▶ _Text_
Class FaiIndex
Data structure for access to FAI indices.

Defined in <seqan/seq_io.h>
Signature class FaiIndex;

Member Function Overview

Interface Function Overview

Detailed Description

FAI indices allow the rast random access to sequences or parts of sequences in a FASTA file. Originally, they were introduced in the samtools program.

Also see the Indexed FASTA I/O Tutorial.

Example

The following example demonstrates the usage of the FaiIndex class.

#include <seqan/basic.h>
#include <seqan/seq_io.h>
#include <seqan/sequence.h>

using namespace seqan;

int main()
{
    CharString path = SEQAN_PATH_TO_ROOT();
    append(path, "/core/demos/seq_io/example.fa");
    
    FaiIndex faiIndex;

    // Try to read the FAI index.

▶ _Stated task_
According to the FaiIndex documentation above, in which program were FAI indices originally introduced?

▶ _Stored data_
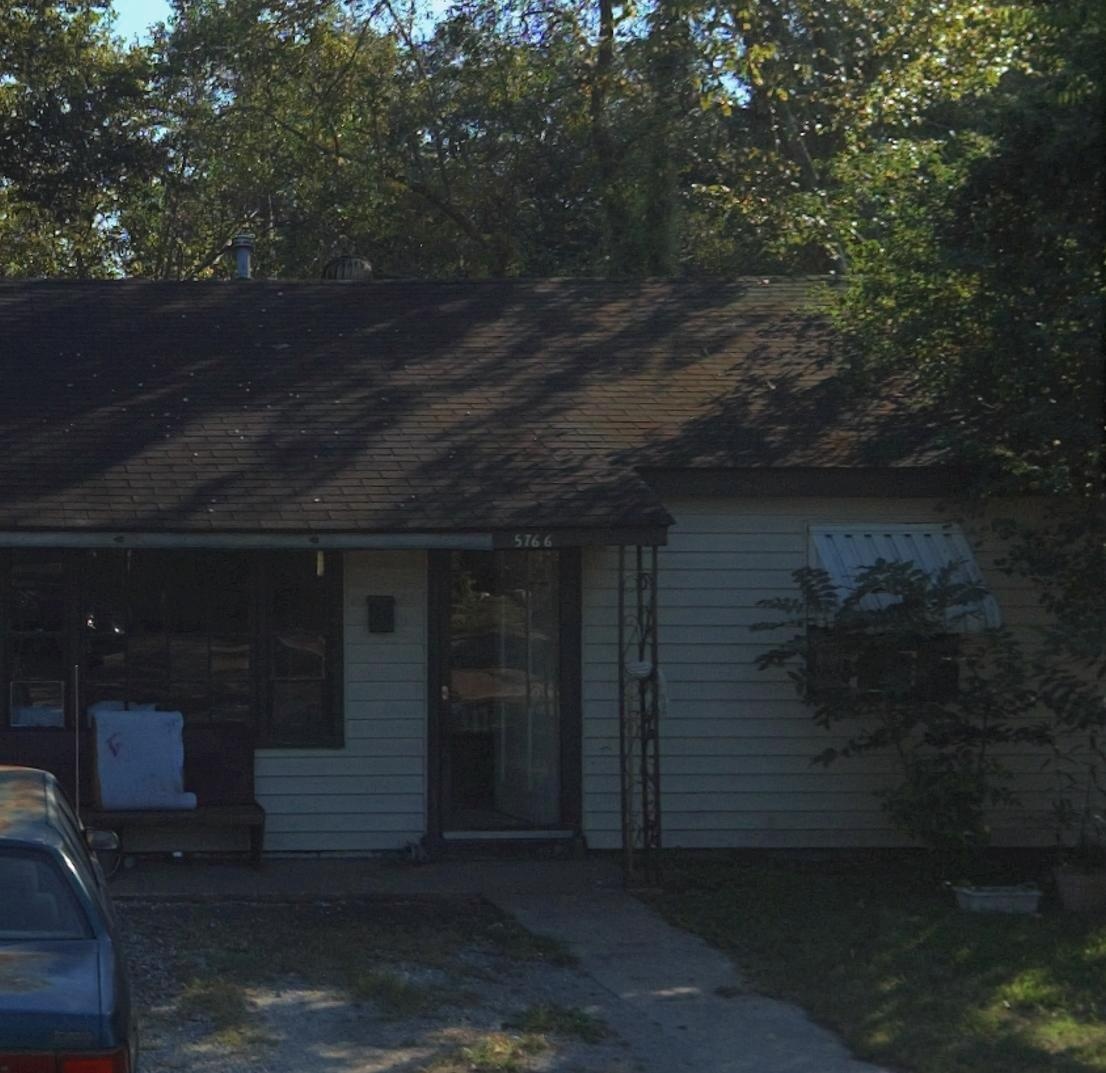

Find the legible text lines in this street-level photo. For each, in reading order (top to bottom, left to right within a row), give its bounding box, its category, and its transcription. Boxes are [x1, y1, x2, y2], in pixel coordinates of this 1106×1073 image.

[513, 533, 553, 548] StreetNumber: 5766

▶ _Exercise answer_
The samtools program.